Comprendre les niveaux d’audition
La perte auditive s’étend sur un large spectre, généralement classé en léger, modéré, sévère ou profond. L’expérience d’une personne dépend aussi du moment où elle est devenue sourde. La surdité pré-linguale survient avant l’apprentissage du langage, tandis que la surdité post-linguale survient après. Cette différence influence souvent le mode principal de communication et la relation avec les langues parlées ou signées.
Ce n’est pas une expérience rare. L’Organisation mondiale de la Santé prévoit qu’en 2050, plus de 700 millions de personnes dans le monde auront une perte auditive invalidante. Cela souligne l’importance croissante de créer des sociétés accessibles et inclusives.
Le monde de la langue des signes
La langue des signes est souvent méconnue, réduite à de simples gestes ou à une version manuelle d’une langue parlée. Cela est loin de la réalité.

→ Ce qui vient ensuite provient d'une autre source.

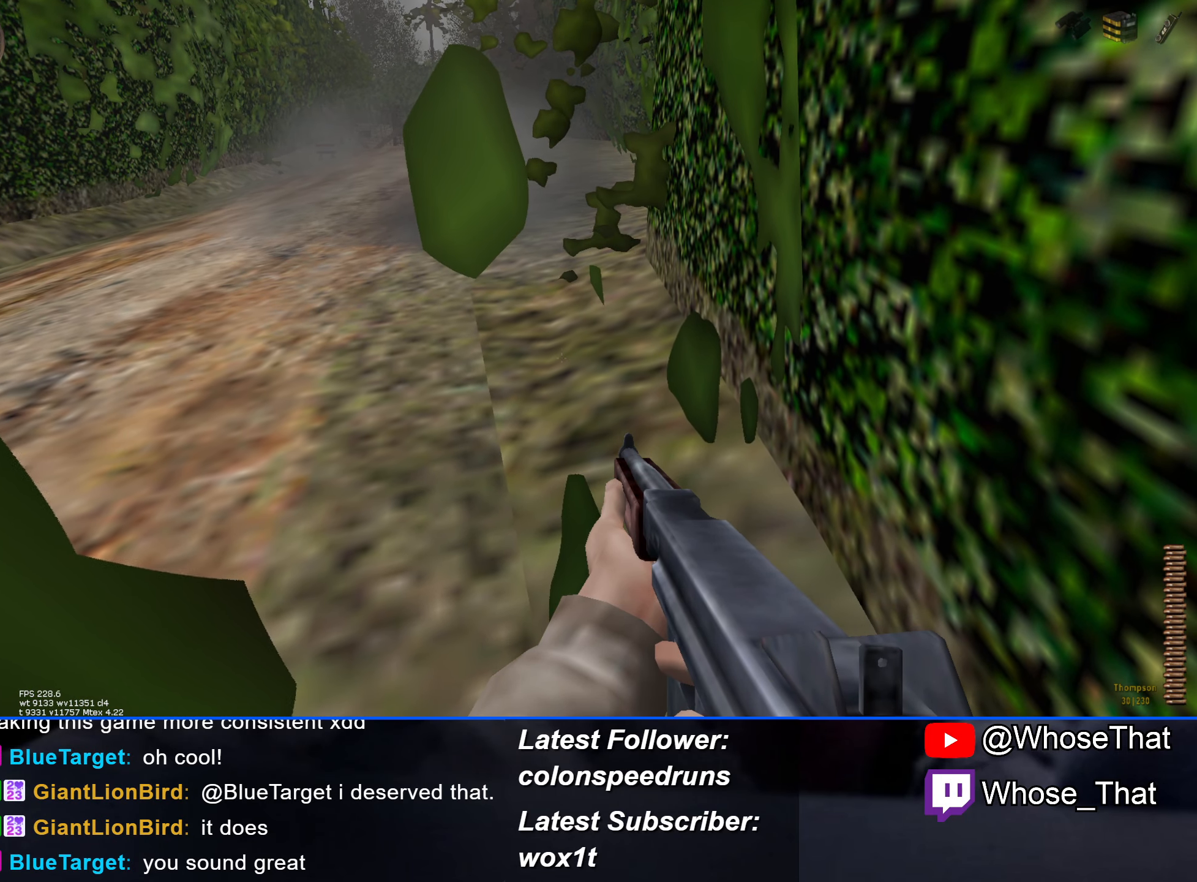
{"keys": [], "events": []}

Les langues des signes sont des langues naturelles pleinement développées, avec leur propre grammaire complexe et leur structure, complètement séparées des langues parlées dans leurs pays.
Il n’existe pas de langue des signes universelle. La Langue des Signes Américaine (ASL), la Langue des Signes Britannique (BSL), la Langue des Signes Japonaise (JSL) et des centaines d’autres sont des langues distinctes. Les principaux éléments d’une langue des signes incluent :
- Les formes des mains
- Le mouvement des mains
- La position des mains par rapport au corps
- La direction de la paume
- Les signaux non-manuel (expressions faciales, inclinaisons de la tête, posture du corps qui fonctionnent comme la grammaire)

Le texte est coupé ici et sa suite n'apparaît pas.